A impressão que dá é que, em alguns casos, o comando petista perdeu a dimensão desses paradoxos da política e da moral. Não é concebível que ministros da Dilma deixaram ou governo três dias antes da votação do impeachment para voltar à Câmara votar contra a presidente. De duas uma: ou foi confiança em demasia ou foi perda de noção de como se trava a luta pelo poder.
Desta forma, perdoar genericamente não é pedagógico, principalmente para os jovens lutadores que compreenderam a natureza desse golpe e lutam contra as desgraças que ele significa. A democracia requer compromissos inquebrantáveis, que não podem ser escamoteados por movimentos táticos de interesses partidários.
Lula e as alianças
Por outro lado, é preciso perceber que o comprometimento com o golpe não foi no mesmo grau entre aqueles que apoiaram o impeachment. Um grupo de políticos praticou a conspiração, a traição e o golpismo de forma deliberada: quase toda a cúpula do PMDB, boa parte da cúpula do PSDB, lideranças dos partidos do centrão etc.. Trata-se de inimigos da democracia, de pessoas que sabiam que estavam violando a Constituição e, portanto, praticando o crime e o mal voluntário. Mesmo que essa gente peça perdão, não é possível perdoá-los. Afinal de contas, a política não trata da salvação de almas. Se quiserem remediar o mal que fizeram, que estabeleçam um novo começo que seja capaz de mostrar a sinceridade de seu arrependimento de forma prática.
A outra questão que a concessão do perdão de Lula suscitou é quanto ao seu sentido tático – a busca de alianças com partidos ou setores que se posicionaram em favor do golpe. Mesmo que a intenção tenha sido essa, o gesto do perdão é desnecessário. Lula e o PT precisam jogar às claras. A questão é: é factível, razoável e legítimo buscar alianças com setores que votaram pró impeachment?
Parece ser razoável considerar que alguns setores partidários que votaram em favor do golpe sejam democráticos e progressistas, mas que comentaram um grave erro de avaliação e de ação. Também não se trata de perdoá-los, mas de estabelecer um novo começo, com base em um programa e em compromissos com a democracia, com a igualdade, com a justiça e com o desenvolvimento nacional.
Tanto nas guerras quanto nas estratégias políticas, o uso de táticas para enfraquecer o lado inimigo sempre foi praticado. Mas, evidentemente. é preciso saber que há um limite nisso, que é preciso estabelecer uma relação adequada entre os fins e os meios para que os fins não resultem anulados pelos meios.

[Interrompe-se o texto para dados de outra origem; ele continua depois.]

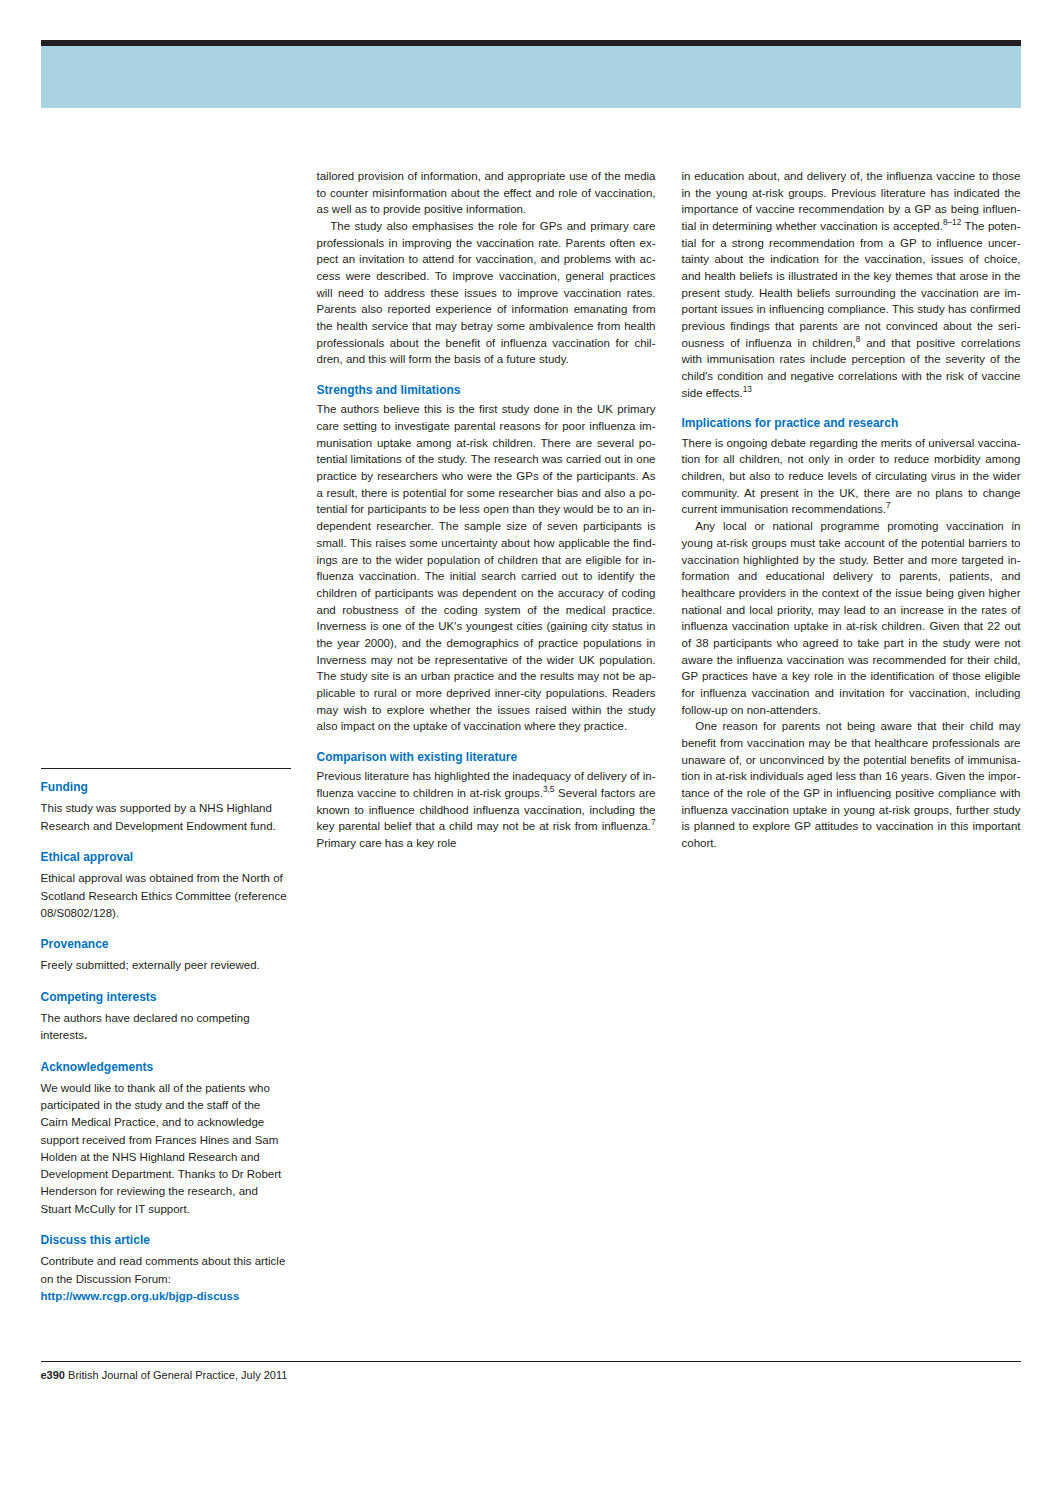Funding
This study was supported by a NHS Highland Research and Development Endowment fund.
Ethical approval
Ethical approval was obtained from the North of Scotland Research Ethics Committee (reference 08/S0802/128).
Provenance
Freely submitted; externally peer reviewed.
Competing interests
The authors have declared no competing interests.
Acknowledgements
We would like to thank all of the patients who participated in the study and the staff of the Cairn Medical Practice, and to acknowledge support received from Frances Hines and Sam Holden at the NHS Highland Research and Development Department. Thanks to Dr Robert Henderson for reviewing the research, and Stuart McCully for IT support.
Discuss this article
Contribute and read comments about this article on the Discussion Forum:
http://www.rcgp.org.uk/bjgp-discuss
tailored provision of information, and appropriate use of the media to counter misinformation about the effect and role of vaccination, as well as to provide positive information.
The study also emphasises the role for GPs and primary care professionals in improving the vaccination rate. Parents often expect an invitation to attend for vaccination, and problems with access were described. To improve vaccination, general practices will need to address these issues to improve vaccination rates. Parents also reported experience of information emanating from the health service that may betray some ambivalence from health professionals about the benefit of influenza vaccination for children, and this will form the basis of a future study.
Strengths and limitations
The authors believe this is the first study done in the UK primary care setting to investigate parental reasons for poor influenza immunisation uptake among at-risk children. There are several potential limitations of the study. The research was carried out in one practice by researchers who were the GPs of the participants. As a result, there is potential for some researcher bias and also a potential for participants to be less open than they would be to an independent researcher. The sample size of seven participants is small. This raises some uncertainty about how applicable the findings are to the wider population of children that are eligible for influenza vaccination. The initial search carried out to identify the children of participants was dependent on the accuracy of coding and robustness of the coding system of the medical practice. Inverness is one of the UK's youngest cities (gaining city status in the year 2000), and the demographics of practice populations in Inverness may not be representative of the wider UK population. The study site is an urban practice and the results may not be applicable to rural or more deprived inner-city populations. Readers may wish to explore whether the issues raised within the study also impact on the uptake of vaccination where they practice.
Comparison with existing literature
Previous literature has highlighted the inadequacy of delivery of influenza vaccine to children in at-risk groups.3,5 Several factors are known to influence childhood influenza vaccination, including the key parental belief that a child may not be at risk from influenza.7 Primary care has a key role
in education about, and delivery of, the influenza vaccine to those in the young at-risk groups. Previous literature has indicated the importance of vaccine recommendation by a GP as being influential in determining whether vaccination is accepted.8–12 The potential for a strong recommendation from a GP to influence uncertainty about the indication for the vaccination, issues of choice, and health beliefs is illustrated in the key themes that arose in the present study. Health beliefs surrounding the vaccination are important issues in influencing compliance. This study has confirmed previous findings that parents are not convinced about the seriousness of influenza in children,8 and that positive correlations with immunisation rates include perception of the severity of the child's condition and negative correlations with the risk of vaccine side effects.13
Implications for practice and research
There is ongoing debate regarding the merits of universal vaccination for all children, not only in order to reduce morbidity among children, but also to reduce levels of circulating virus in the wider community. At present in the UK, there are no plans to change current immunisation recommendations.7
Any local or national programme promoting vaccination in young at-risk groups must take account of the potential barriers to vaccination highlighted by the study. Better and more targeted information and educational delivery to parents, patients, and healthcare providers in the context of the issue being given higher national and local priority, may lead to an increase in the rates of influenza vaccination uptake in at-risk children. Given that 22 out of 38 participants who agreed to take part in the study were not aware the influenza vaccination was recommended for their child, GP practices have a key role in the identification of those eligible for influenza vaccination and invitation for vaccination, including follow-up on non-attenders.
One reason for parents not being aware that their child may benefit from vaccination may be that healthcare professionals are unaware of, or unconvinced by the potential benefits of immunisation in at-risk individuals aged less than 16 years. Given the importance of the role of the GP in influencing positive compliance with influenza vaccination uptake in young at-risk groups, further study is planned to explore GP attitudes to vaccination in this important cohort.
e390 British Journal of General Practice, July 2011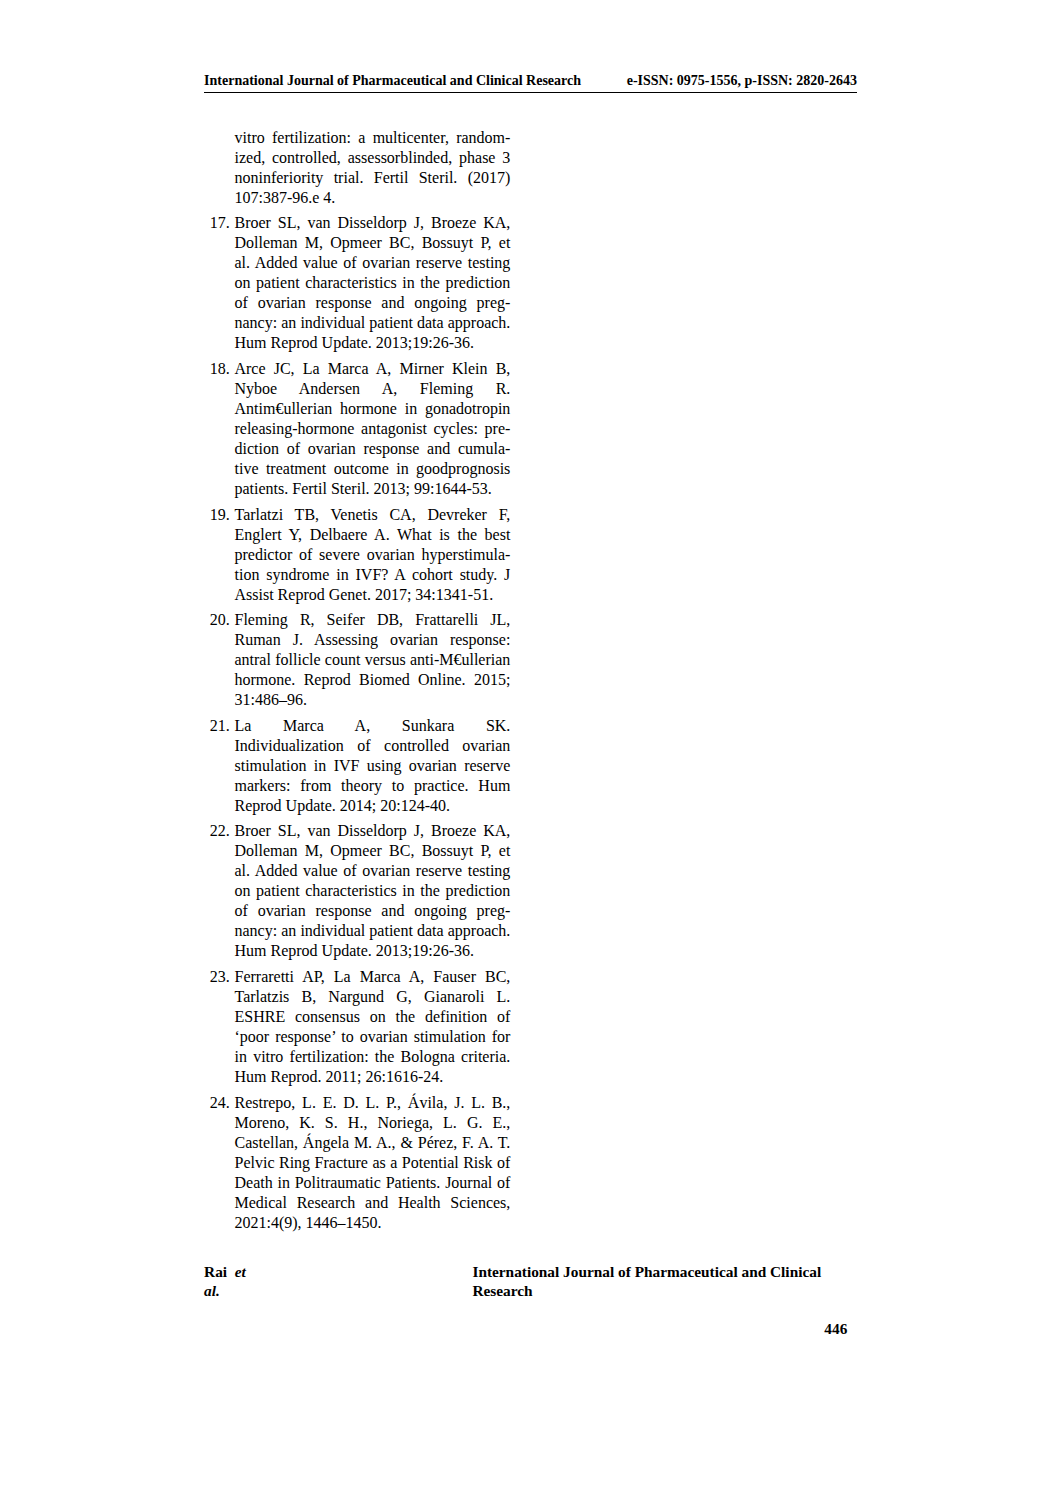International Journal of Pharmaceutical and Clinical Research e-ISSN: 0975-1556, p-ISSN: 2820-2643
vitro fertilization: a multicenter, randomized, controlled, assessorblinded, phase 3 noninferiority trial. Fertil Steril. (2017) 107:387-96.e 4.
Broer SL, van Disseldorp J, Broeze KA, Dolleman M, Opmeer BC, Bossuyt P, et al. Added value of ovarian reserve testing on patient characteristics in the prediction of ovarian response and ongoing pregnancy: an individual patient data approach. Hum Reprod Update. 2013;19:26-36.
Arce JC, La Marca A, Mirner Klein B, Nyboe Andersen A, Fleming R. Antim€ullerian hormone in gonadotropin releasing-hormone antagonist cycles: prediction of ovarian response and cumulative treatment outcome in goodprognosis patients. Fertil Steril. 2013; 99:1644-53.
Tarlatzi TB, Venetis CA, Devreker F, Englert Y, Delbaere A. What is the best predictor of severe ovarian hyperstimulation syndrome in IVF? A cohort study. J Assist Reprod Genet. 2017; 34:1341-51.
Fleming R, Seifer DB, Frattarelli JL, Ruman J. Assessing ovarian response: antral follicle count versus anti-M€ullerian hormone. Reprod Biomed Online. 2015; 31:486–96.
La Marca A, Sunkara SK. Individualization of controlled ovarian stimulation in IVF using ovarian reserve markers: from theory to practice. Hum Reprod Update. 2014; 20:124-40.
Broer SL, van Disseldorp J, Broeze KA, Dolleman M, Opmeer BC, Bossuyt P, et al. Added value of ovarian reserve testing on patient characteristics in the prediction of ovarian response and ongoing pregnancy: an individual patient data approach. Hum Reprod Update. 2013;19:26-36.
Ferraretti AP, La Marca A, Fauser BC, Tarlatzis B, Nargund G, Gianaroli L. ESHRE consensus on the definition of ‘poor response’ to ovarian stimulation for in vitro fertilization: the Bologna criteria. Hum Reprod. 2011; 26:1616-24.
Restrepo, L. E. D. L. P., Ávila, J. L. B., Moreno, K. S. H., Noriega, L. G. E., Castellan, Ángela M. A., & Pérez, F. A. T. Pelvic Ring Fracture as a Potential Risk of Death in Politraumatic Patients. Journal of Medical Research and Health Sciences, 2021:4(9), 1446–1450.
Rai et al. International Journal of Pharmaceutical and Clinical Research
446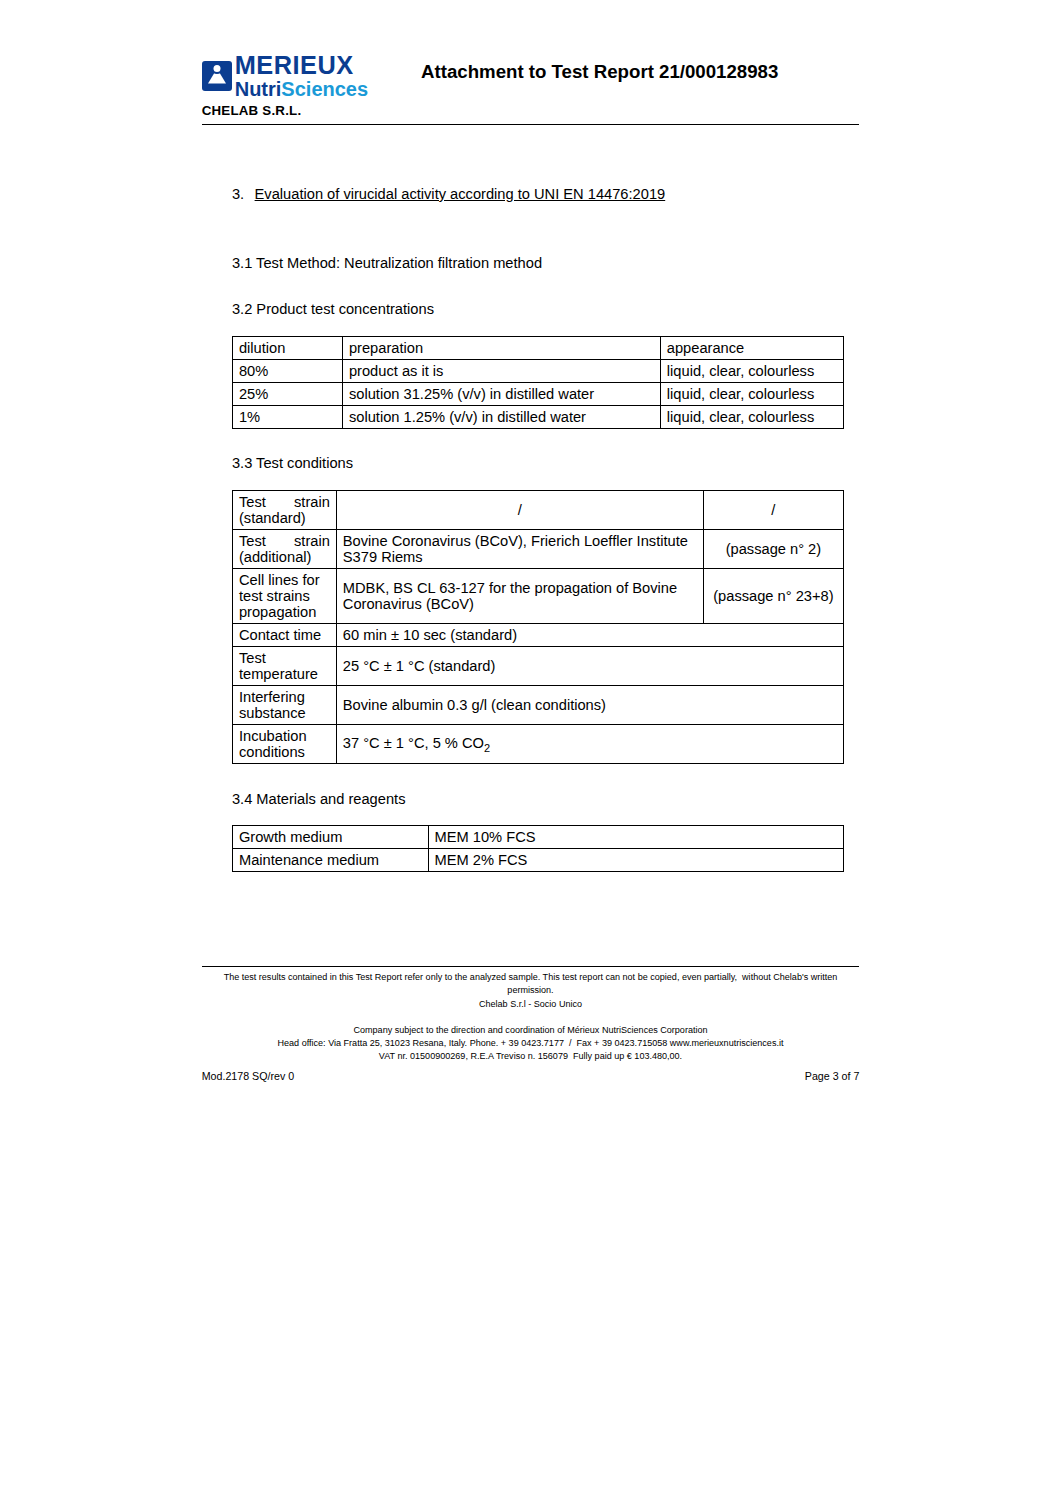MERIEUX Nutri Sciences
CHELAB S.R.L.
Attachment to Test Report 21/000128983
3. Evaluation of virucidal activity according to UNI EN 14476:2019
3.1 Test Method: Neutralization filtration method
3.2 Product test concentrations
| dilution | preparation | appearance |
| 80% | product as it is | liquid, clear, colourless |
| 25% | solution 31.25% (v/v) in distilled water | liquid, clear, colourless |
| 1% | solution 1.25% (v/v) in distilled water | liquid, clear, colourless |
3.3 Test conditions
| Test strain (standard) | / | / |
| Test strain (additional) | Bovine Coronavirus (BCoV), Frierich Loeffler Institute S379 Riems | (passage n° 2) |
| Cell lines for test strains propagation | MDBK, BS CL 63-127 for the propagation of Bovine Coronavirus (BCoV) | (passage n° 23+8) |
| Contact time | 60 min ± 10 sec (standard) |
| Test temperature | 25 °C ± 1 °C (standard) |
| Interfering substance | Bovine albumin 0.3 g/l (clean conditions) |
| Incubation conditions | 37 °C ± 1 °C, 5 % CO 2 |
3.4 Materials and reagents
| Growth medium | MEM 10% FCS |
| Maintenance medium | MEM 2% FCS |
The test results contained in this Test Report refer only to the analyzed sample. This test report can not be copied, even partially, without Chelab's written permission.
Chelab S.r.l - Socio Unico
Company subject to the direction and coordination of Mérieux NutriSciences Corporation
Head office: Via Fratta 25, 31023 Resana, Italy. Phone. + 39 0423.7177 / Fax + 39 0423.715058 www.merieuxnutrisciences.it
VAT nr. 01500900269, R.E.A Treviso n. 156079 Fully paid up € 103.480,00.
Mod.2178 SQ/rev 0
Page 3 of 7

O que está em jogo é que, se é legítimo e pertinente que Lula e o PT busquem atrair setores que ontem votaram no impeachment, a frente que vai se formar em torno da candidatura petista precisa ter uma fisionomia diferente das frentes de conciliação ampla que se formaram nas experiências petistas pré-golpe. Trata-se agora de formar uma aliança democrática e progressista e de propor um programa que expresse este conteúdo a partir de compromissos claros e abertos em um processo igualmente claro e aberto.
Reeditar a velha conciliação, pura e simples, significa reeditar uma experiência que não deu certo e que custou muito à democracia, ao povo, aos pobres e aos trabalhadores. Lula e o PT precisam abrir mão de seu hegemonismo, construindo de forma colaborativa, um novo processo com os progressistas e com as esquerdas. Se não for assim, Lula e o PT correm o risco de agregar pouco no seu flanco direito e de perder muito no seu flanco esquerdo.